I can tell you, though, that even beginning this process of exploration has forced me to dig deep into myself, to explore my feelings and preconceptions and fantasies and expectations, And, quite frankly, it's been cathartic. I have had an incredible ego boost and feel so much more empowered that even 2 weeks ago.

So, looking back at my attempts at dating - through the internet, through friend introductions, through meeting on the bar scene - I have never once entered a relationship with such clear, mutual expectations of what is to come, or with such an intimate understanding and trust of the other party. I still know very little about him, so to say I trust him still seems odd, but I do.

Where will this all lead? We're not even really considering this dating. This is 2 friends having consensual sex. I'm trying hard not to make wild speculations, but I'm keeping my options open. For now - at least the sex is going to be interesting!

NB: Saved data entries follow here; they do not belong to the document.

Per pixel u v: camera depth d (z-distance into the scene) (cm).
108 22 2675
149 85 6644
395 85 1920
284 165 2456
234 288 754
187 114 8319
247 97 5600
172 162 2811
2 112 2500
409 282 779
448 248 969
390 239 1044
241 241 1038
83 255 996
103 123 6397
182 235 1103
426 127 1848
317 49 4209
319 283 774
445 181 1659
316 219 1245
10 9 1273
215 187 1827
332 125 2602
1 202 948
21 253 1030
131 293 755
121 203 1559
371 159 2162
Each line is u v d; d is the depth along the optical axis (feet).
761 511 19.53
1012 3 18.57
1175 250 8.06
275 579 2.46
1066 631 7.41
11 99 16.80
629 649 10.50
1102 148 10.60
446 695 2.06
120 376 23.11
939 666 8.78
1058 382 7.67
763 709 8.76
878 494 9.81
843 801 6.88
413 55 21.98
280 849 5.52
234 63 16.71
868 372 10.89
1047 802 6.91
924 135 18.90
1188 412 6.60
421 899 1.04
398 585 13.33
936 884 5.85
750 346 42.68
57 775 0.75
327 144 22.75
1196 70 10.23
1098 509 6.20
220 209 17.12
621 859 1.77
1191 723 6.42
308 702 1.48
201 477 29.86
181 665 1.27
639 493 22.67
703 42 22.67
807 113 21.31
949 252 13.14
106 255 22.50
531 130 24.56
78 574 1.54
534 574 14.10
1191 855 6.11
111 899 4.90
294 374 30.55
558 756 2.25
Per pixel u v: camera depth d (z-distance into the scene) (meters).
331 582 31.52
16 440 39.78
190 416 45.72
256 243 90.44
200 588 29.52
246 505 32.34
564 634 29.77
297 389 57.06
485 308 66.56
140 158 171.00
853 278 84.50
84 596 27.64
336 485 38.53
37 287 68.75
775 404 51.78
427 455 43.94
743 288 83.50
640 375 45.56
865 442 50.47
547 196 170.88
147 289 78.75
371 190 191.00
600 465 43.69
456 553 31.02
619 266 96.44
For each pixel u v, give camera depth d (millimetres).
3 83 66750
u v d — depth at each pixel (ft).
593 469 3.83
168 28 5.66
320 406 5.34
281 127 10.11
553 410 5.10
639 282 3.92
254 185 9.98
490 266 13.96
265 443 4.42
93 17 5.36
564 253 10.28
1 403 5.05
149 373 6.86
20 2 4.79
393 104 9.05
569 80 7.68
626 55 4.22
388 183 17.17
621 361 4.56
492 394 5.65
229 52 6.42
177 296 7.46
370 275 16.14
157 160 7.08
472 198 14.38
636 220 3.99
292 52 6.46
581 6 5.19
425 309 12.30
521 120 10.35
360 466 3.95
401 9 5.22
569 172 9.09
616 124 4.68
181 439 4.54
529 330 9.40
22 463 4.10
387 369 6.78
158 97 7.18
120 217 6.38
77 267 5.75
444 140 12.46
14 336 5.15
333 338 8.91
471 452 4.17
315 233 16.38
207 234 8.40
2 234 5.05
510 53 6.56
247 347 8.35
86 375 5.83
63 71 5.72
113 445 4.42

Speaking of sex..... The whole reason for that big wordy introduction was I felt that what will follow deserved some explanation. What Loki and I are planning to peruse is a form of D/s that, for now, involves role play where the sub is a dog and the Domme is the owner or master. This may be mind stretching for some of you, when we start throwing the sex acts in there. This is not AT ALL about bestiality. This is consensual sex between adults, one of whom likes to play at being a puppy.

That's it for the introduction. Now that all that boring stuff is over, the next blog will begin to share some of our experiences and fantasies. I'll let you decide which are which.